— Дома… — снова опуская голову, как в нашу первую встречу, буркнула девушка.
— Ещё скажи что споткнулась, — огрызнулся на неё Шурик. — Это бывший её так, — сдал он сестру с потрохами. — И не впервой. А она заявление писать не хочет. И ты вот тоже, — он с обидой взглянул на меня.
Я многое мог бы сказать в своё оправдание, но в этот момент ответила Таня:
— Толку? У него дядя начальник отдела…
Какого отдела? На работе что ли? Так нахрен такую работу?!
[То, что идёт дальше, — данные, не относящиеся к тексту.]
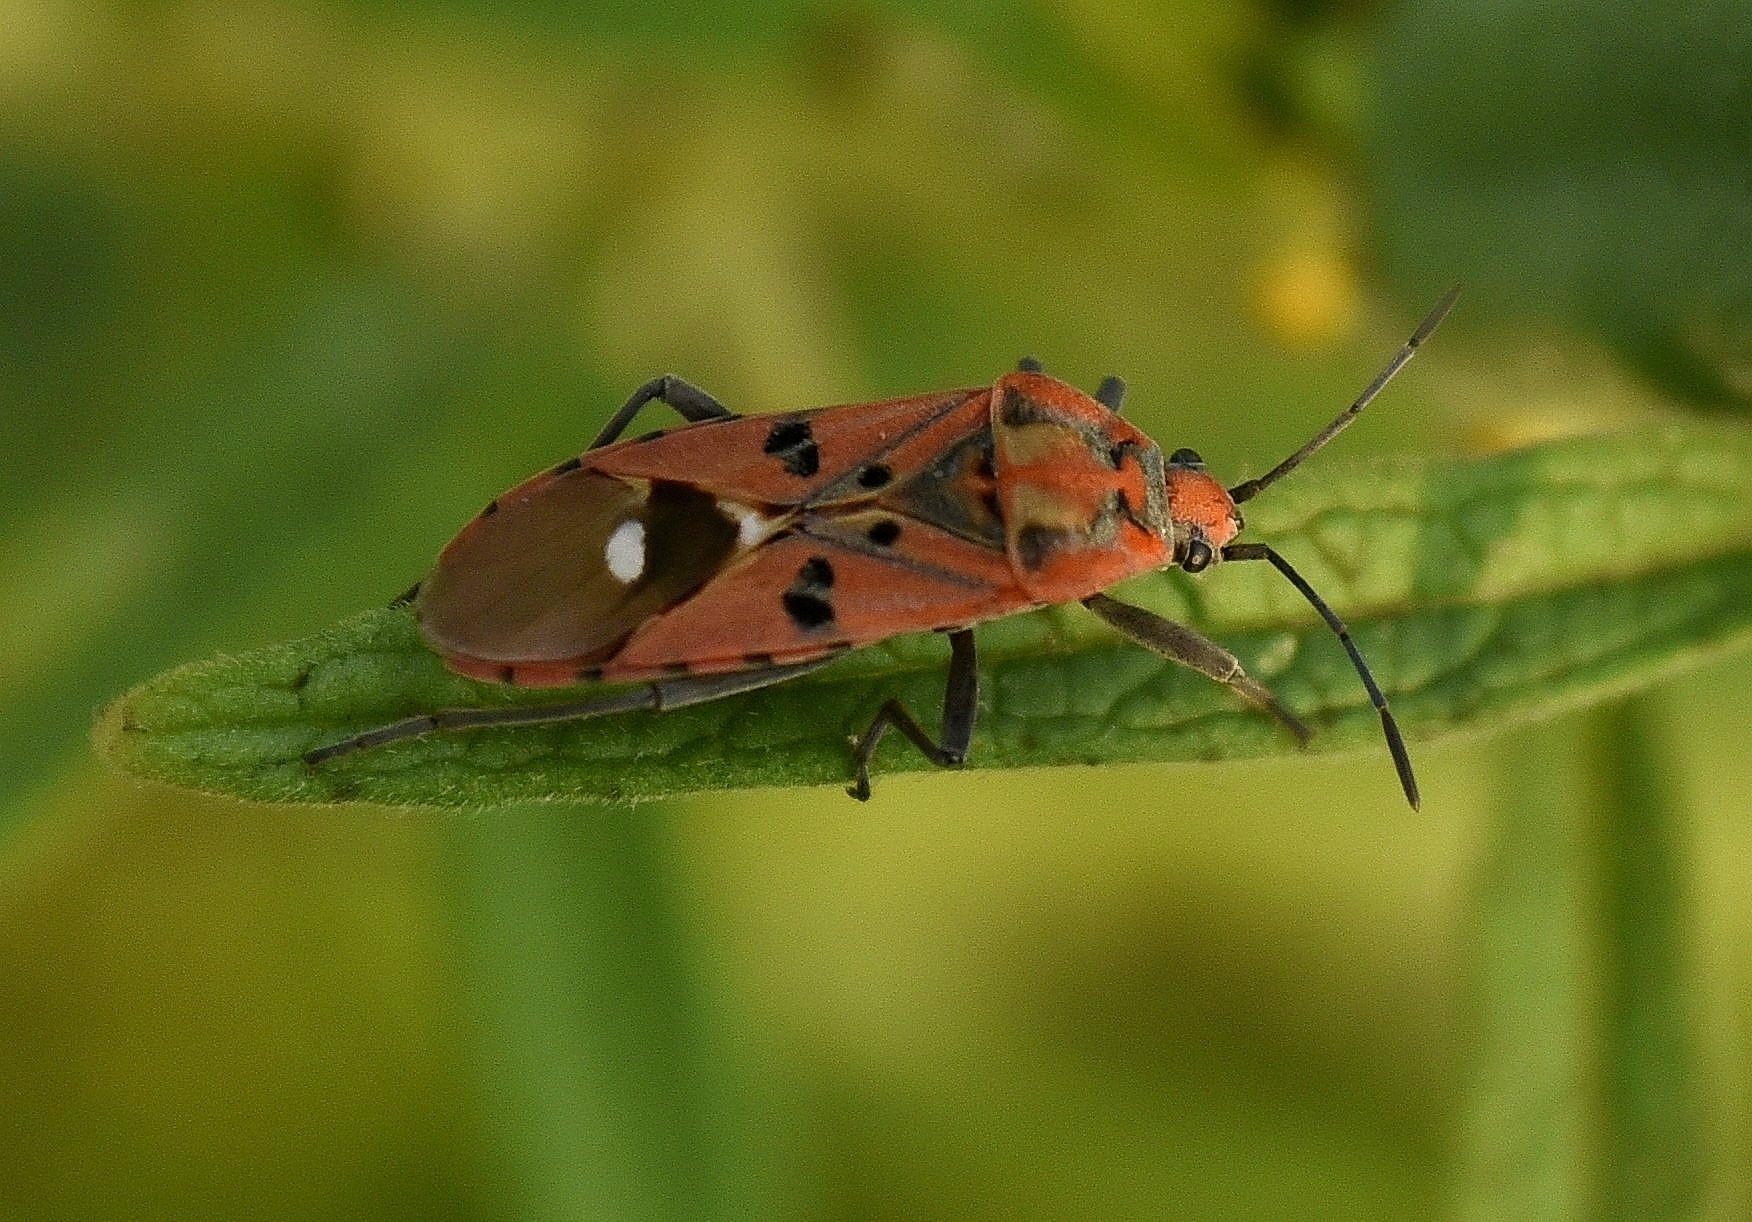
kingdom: Animalia
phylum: Arthropoda
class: Insecta
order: Hemiptera
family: Lygaeidae
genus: Spilostethus
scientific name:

— Полиции, — пояснил Шурик заметив мою растерянность.
— А знаете… — задумчиво произнесла вдруг мама. — Оставайтесь у нас?
Я с удивлением посмотрел на неё. Нет, в целом правильное решение, но вопрос: где? Тут всего три комнаты жилые были, теперь осталось две. На чердаке дубак — не май месяц. Разве что в общую комнату? Завалы мама разгребла, места полно. Так кроватей-то нету. Раскладушка старая в сарае есть конечно. Но она одна. Вдвоем на ней они точно не поместятся. Одеяла и подушки найдем. Но это одного человека разместить, а второго куда?
— Мы на печке можем… — подал голос Шурик.
Сестра одарила его весьма красноречивым взглядом. Ей явно было неудобно.
— Он твоего бывшего из дома вышвырнул, — Серёга внёс ясность в упущенный мною фрагмент этой истории. — Тот обещал поквитаться.
— Ясно… — только и выдохнула Таня, и как-то странно посмотрела на меня.
Это что? Намек на перемирие? Воссоединение? Но как же… Невовремя? Бред, какой… И обида должна быть, она ведь ничего не знает…
— У тебя интерфейс уже есть? — вмиг сориентировался мой товарищ.
— Нет, я на больничном была, — девушка непроизвольно коснулась синяка на лице. — Но через неделю будет… Я в курсе… Об этом все говорят.
Хм… Через неделю? А вот это совсем другой поворот! Прямо как у меня!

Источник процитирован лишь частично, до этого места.